**WHAT THE TASK REQUIRES**: Check each line of the records below for the word "Piala" and copy those where it appears.
((
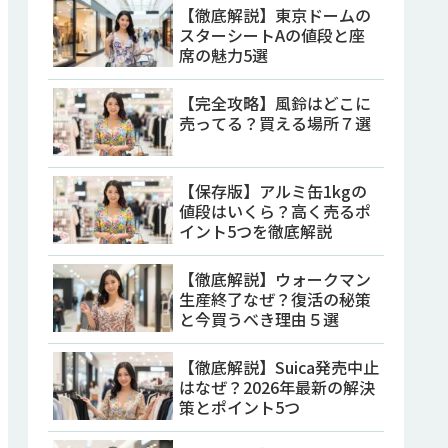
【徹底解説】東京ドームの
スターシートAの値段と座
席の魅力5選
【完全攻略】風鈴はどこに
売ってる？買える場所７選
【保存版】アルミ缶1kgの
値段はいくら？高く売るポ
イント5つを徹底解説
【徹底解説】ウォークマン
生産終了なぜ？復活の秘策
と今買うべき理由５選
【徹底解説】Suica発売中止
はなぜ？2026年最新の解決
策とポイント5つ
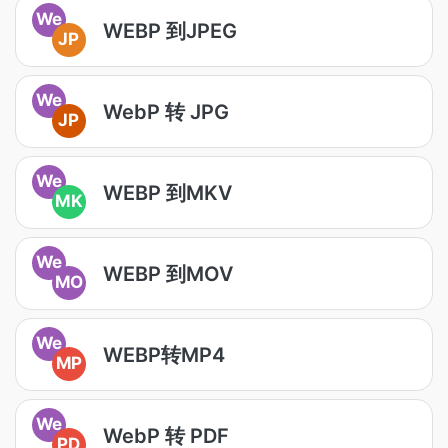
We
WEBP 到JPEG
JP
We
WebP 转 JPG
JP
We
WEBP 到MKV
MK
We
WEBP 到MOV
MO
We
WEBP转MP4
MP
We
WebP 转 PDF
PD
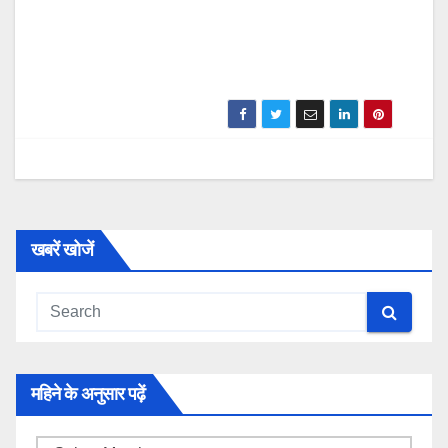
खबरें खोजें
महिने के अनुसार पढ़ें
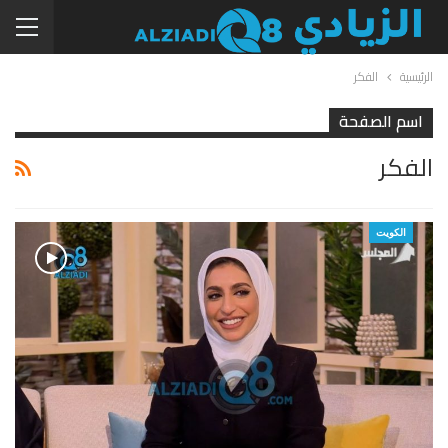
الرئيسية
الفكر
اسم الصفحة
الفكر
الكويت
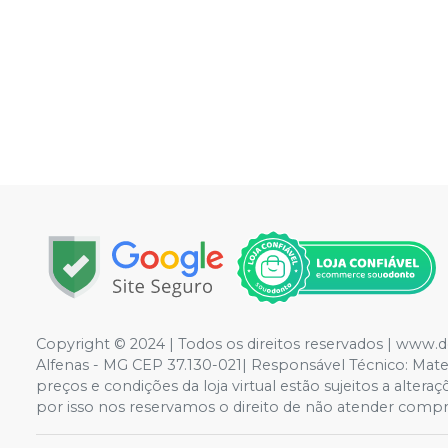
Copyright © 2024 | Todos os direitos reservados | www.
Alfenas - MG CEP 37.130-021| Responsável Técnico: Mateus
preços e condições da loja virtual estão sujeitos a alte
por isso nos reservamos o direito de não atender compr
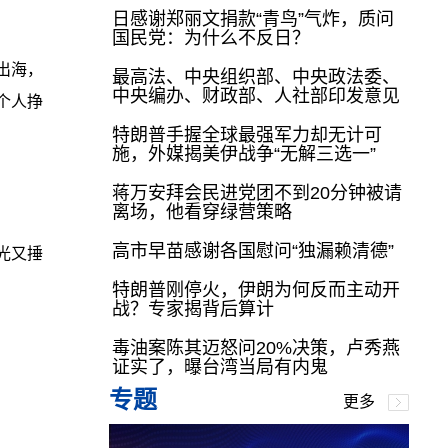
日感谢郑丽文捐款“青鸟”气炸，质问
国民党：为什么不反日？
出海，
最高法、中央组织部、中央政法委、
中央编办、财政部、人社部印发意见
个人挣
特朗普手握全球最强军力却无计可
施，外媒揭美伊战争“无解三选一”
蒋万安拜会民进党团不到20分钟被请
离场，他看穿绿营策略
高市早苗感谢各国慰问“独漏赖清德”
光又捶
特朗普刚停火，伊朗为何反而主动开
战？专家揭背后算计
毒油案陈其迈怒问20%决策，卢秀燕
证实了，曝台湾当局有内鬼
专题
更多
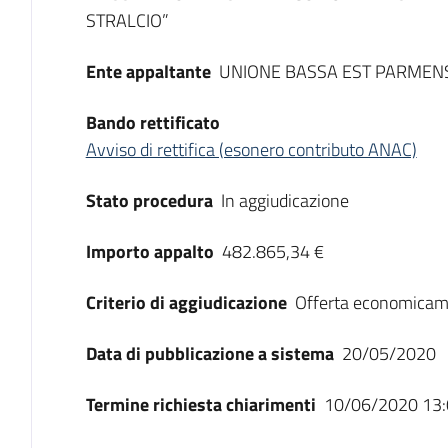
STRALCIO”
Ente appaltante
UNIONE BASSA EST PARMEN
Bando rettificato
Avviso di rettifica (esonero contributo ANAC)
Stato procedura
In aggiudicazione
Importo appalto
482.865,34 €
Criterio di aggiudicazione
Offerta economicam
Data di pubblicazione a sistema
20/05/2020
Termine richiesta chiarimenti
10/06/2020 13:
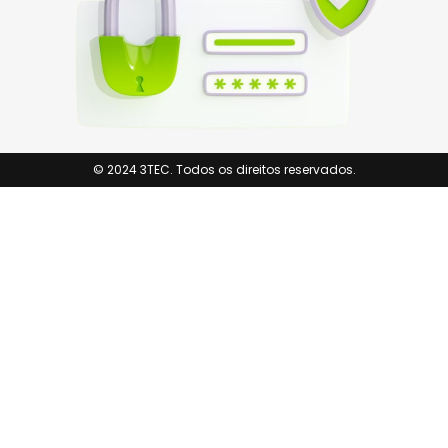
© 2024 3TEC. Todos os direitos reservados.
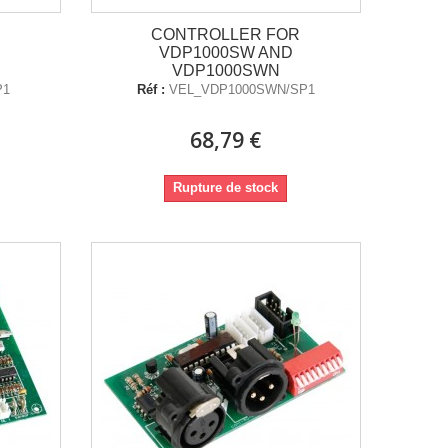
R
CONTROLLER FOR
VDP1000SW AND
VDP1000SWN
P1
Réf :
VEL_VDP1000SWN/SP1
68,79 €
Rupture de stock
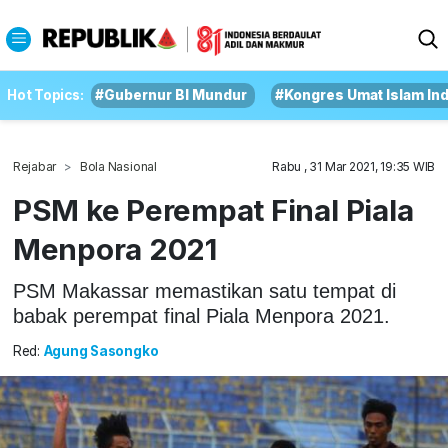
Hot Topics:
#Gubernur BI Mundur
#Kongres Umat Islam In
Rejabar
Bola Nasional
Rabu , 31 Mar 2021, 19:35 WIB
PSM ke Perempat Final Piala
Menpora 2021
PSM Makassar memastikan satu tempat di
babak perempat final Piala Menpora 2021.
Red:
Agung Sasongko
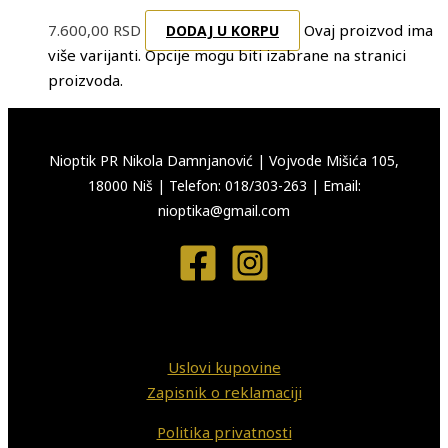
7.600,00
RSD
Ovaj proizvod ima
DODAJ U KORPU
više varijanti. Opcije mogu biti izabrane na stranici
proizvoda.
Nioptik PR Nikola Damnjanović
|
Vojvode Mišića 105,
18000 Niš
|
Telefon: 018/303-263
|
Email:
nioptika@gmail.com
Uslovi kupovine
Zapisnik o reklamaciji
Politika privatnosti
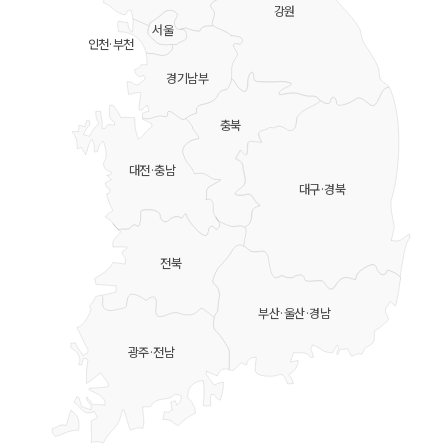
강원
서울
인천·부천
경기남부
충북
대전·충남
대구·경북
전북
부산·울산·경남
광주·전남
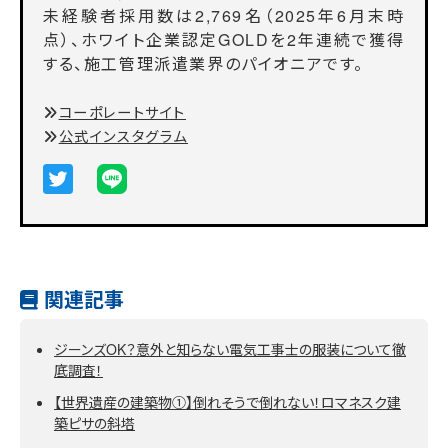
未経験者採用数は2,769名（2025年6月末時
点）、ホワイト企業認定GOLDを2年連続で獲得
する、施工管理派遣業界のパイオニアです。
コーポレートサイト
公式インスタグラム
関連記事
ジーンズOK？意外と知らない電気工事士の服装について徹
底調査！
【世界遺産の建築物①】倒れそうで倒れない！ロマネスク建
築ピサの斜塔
))
**ANSWER TO THIS TASK**:
PSM ke Perempat Final Piala
babak perempat final Piala Menpora 2021.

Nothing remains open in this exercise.